Writing’s a funny thing. I think that maybe because it’s so uncomfortable for people, many of us just dive in and start pounding away at the keyboard in the hope that something good will come out the other end.
It rarely does. At least not if the outcome you want is a quality piece with minimal effort.
Think about your writing relative to other, non-writing projects you take on.
You wouldn’t build a house by just randomly nailing together a pile of materials. You wouldn’t take a vacation by just showing up at the airport and getting on the first plane to anywhere. Even making breakfast effectively involves more than simply grabbing whatever you can find in the kitchen and tossing it in the toaster.
In all three cases, you first figure out what you’re trying to accomplish.
Writing’s the same way. It’s less a magical process than it is a deliberate approach to sharing a message. And without a clear answer to the simple “What’s this about?” question, your output will be both painful and lousy.

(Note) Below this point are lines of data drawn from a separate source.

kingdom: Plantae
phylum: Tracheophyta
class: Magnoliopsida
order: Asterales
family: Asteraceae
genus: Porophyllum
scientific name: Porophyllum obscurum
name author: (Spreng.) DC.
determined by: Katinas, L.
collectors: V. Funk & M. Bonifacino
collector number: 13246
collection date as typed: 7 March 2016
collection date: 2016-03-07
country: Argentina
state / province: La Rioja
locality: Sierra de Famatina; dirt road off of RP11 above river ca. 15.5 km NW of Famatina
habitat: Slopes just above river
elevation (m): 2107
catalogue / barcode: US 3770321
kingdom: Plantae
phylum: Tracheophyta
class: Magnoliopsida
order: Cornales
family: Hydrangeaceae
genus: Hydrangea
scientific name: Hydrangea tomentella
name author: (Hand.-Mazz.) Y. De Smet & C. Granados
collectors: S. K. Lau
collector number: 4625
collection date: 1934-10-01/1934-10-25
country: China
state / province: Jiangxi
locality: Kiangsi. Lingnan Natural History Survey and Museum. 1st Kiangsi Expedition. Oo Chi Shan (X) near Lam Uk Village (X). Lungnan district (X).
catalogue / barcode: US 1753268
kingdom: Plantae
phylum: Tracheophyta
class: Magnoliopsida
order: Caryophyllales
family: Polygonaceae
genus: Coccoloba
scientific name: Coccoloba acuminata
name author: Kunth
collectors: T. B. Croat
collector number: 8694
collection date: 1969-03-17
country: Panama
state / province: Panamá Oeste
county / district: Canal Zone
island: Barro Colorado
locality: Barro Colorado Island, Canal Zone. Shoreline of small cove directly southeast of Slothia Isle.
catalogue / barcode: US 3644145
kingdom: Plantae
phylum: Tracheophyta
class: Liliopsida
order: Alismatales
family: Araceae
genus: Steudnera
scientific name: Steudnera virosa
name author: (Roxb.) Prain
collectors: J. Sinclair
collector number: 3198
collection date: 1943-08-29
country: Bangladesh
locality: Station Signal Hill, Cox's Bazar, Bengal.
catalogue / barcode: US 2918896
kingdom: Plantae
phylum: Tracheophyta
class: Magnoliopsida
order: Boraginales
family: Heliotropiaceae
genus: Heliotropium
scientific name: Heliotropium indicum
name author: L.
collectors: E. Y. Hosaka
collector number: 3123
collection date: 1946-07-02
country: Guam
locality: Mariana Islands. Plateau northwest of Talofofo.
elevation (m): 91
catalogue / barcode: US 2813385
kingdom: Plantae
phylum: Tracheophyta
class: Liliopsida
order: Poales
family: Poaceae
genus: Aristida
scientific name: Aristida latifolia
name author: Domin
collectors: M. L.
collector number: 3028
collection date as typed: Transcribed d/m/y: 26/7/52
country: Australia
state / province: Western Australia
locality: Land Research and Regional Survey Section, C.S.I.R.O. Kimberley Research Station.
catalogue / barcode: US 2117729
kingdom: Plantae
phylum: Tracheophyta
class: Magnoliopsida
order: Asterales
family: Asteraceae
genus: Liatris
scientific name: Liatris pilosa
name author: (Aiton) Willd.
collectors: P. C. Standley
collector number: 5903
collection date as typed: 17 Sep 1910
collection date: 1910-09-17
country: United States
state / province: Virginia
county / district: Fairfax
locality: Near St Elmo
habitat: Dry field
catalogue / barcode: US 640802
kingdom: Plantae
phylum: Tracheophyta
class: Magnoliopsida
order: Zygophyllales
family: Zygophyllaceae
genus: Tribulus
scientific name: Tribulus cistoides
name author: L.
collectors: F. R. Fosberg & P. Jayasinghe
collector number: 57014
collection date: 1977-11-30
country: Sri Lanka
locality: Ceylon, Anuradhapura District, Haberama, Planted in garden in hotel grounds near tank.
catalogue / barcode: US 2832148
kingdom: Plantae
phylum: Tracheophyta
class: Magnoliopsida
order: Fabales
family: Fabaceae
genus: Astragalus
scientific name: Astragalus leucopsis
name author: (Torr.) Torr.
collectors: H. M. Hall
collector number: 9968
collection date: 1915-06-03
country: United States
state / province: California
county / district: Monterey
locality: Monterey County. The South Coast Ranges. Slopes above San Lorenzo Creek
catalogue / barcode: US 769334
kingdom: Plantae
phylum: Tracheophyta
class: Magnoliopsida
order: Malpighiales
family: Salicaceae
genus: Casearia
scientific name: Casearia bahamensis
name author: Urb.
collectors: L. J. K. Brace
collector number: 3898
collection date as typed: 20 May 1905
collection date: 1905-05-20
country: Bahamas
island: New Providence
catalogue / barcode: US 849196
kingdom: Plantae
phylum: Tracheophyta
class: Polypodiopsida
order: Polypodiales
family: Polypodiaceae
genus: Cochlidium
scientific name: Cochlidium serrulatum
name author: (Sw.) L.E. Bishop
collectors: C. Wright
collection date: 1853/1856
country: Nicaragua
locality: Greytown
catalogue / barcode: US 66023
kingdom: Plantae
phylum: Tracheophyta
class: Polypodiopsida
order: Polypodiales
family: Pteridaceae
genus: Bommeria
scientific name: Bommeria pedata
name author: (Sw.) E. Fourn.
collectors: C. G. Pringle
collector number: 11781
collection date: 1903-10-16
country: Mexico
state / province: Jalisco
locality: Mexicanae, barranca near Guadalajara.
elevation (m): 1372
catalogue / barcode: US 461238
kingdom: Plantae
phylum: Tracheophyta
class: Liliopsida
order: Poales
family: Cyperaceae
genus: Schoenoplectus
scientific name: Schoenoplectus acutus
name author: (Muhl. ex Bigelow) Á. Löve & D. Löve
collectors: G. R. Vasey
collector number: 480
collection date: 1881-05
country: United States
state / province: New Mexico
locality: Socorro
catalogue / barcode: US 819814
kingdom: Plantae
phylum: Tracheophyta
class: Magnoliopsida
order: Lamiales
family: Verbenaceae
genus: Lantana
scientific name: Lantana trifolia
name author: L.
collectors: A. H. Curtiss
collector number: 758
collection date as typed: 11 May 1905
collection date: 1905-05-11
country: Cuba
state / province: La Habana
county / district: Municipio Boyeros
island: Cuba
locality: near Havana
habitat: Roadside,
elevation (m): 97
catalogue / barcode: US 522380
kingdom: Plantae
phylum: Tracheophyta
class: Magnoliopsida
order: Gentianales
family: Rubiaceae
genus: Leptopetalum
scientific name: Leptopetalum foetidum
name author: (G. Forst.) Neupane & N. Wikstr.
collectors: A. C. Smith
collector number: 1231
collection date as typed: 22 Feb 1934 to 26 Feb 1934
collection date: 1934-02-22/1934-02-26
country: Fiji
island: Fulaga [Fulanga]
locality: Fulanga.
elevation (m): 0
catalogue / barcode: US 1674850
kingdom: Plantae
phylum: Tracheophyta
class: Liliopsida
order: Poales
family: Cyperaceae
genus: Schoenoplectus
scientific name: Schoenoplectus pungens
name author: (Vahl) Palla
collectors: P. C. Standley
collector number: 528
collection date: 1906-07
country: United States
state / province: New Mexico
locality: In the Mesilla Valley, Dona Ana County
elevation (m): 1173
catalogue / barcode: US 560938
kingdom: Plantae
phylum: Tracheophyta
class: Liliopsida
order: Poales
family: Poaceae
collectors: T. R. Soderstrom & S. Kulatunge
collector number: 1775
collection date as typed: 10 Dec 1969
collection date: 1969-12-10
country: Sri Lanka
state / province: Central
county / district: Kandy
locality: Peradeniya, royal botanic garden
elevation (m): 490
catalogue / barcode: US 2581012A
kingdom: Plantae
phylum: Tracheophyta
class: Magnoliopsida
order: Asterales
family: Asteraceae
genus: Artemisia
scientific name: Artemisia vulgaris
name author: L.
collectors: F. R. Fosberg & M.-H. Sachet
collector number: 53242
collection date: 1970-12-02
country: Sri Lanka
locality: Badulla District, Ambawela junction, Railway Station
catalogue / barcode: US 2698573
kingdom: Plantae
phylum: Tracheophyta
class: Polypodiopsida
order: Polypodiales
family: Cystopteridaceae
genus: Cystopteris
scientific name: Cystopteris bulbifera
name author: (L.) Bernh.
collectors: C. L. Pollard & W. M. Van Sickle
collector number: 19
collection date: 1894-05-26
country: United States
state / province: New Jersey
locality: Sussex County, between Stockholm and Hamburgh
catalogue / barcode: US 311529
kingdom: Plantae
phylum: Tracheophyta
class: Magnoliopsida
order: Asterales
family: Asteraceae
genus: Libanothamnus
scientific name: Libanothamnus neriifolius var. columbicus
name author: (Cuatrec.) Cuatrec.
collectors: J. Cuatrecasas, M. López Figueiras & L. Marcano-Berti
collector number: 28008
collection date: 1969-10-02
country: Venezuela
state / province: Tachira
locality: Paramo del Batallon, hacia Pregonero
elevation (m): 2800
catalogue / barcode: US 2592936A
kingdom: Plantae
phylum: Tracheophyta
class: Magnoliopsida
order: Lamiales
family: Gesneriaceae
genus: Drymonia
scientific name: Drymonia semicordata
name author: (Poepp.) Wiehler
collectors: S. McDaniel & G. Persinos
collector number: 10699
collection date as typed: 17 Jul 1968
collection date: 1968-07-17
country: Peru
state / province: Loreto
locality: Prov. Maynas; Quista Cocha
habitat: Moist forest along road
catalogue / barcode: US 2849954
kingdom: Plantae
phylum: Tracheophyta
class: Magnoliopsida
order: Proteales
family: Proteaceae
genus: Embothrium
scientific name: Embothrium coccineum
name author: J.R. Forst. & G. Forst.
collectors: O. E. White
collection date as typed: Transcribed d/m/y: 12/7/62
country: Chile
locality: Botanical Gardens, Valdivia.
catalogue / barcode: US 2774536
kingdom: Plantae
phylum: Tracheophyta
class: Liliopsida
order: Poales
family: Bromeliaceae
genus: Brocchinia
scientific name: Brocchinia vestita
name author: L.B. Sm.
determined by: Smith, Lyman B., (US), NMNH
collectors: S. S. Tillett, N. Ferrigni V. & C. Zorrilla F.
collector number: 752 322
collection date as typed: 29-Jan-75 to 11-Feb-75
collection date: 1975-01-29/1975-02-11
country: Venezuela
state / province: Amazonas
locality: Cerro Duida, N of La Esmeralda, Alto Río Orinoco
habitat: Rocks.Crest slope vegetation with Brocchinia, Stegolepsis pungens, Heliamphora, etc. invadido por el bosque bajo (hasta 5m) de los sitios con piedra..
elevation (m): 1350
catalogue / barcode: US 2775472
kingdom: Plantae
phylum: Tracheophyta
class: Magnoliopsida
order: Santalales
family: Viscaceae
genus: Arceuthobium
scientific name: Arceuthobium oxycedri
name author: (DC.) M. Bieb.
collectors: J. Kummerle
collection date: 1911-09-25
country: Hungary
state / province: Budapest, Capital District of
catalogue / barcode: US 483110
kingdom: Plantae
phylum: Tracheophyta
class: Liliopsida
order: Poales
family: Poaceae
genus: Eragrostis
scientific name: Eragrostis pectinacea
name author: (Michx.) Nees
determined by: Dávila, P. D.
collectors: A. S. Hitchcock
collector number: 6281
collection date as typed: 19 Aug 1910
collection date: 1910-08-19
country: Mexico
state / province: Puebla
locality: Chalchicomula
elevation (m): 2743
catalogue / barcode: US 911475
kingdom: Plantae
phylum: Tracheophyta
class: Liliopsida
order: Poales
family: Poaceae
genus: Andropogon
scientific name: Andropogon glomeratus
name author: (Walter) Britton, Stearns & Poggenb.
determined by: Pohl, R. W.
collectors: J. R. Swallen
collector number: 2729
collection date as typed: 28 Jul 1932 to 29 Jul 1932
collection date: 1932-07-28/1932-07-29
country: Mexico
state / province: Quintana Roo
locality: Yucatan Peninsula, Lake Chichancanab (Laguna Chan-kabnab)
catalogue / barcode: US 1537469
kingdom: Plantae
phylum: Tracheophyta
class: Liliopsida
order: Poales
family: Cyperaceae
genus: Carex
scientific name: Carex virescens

So here’s what I recommend. The next time you have something – anything – to write, and before you put your hands on the keyboard, take the time to answer the WTA question. When you can explain it in a single sentence – and in words that a fifth grader could understand – you’re ready.
- How time away from the office can lead to better decision making
- What healthcare can learn from baseball in the presentation of data
- Four things to look for when reviewing a contract
Simple, clear, pain-free.
Here’s the bottom line. What makes writing so arduous is not that you don’t know enough words or have enough knowledge. You’ve got a nearly unlimited supply of both.
The struggle comes from trying to string together sentences before you’ve got a really, really, REALLY clear handle on where you’re going. It’s the absence of clarity that causes the pain, not to mention all the hours (days?) required after the fact to unravel the mess.
Take the time first to unearth the simple point – the single thread – that runs through the piece from start to finish. Then watch as the words flow more easily.
You can buy me that drink any time now.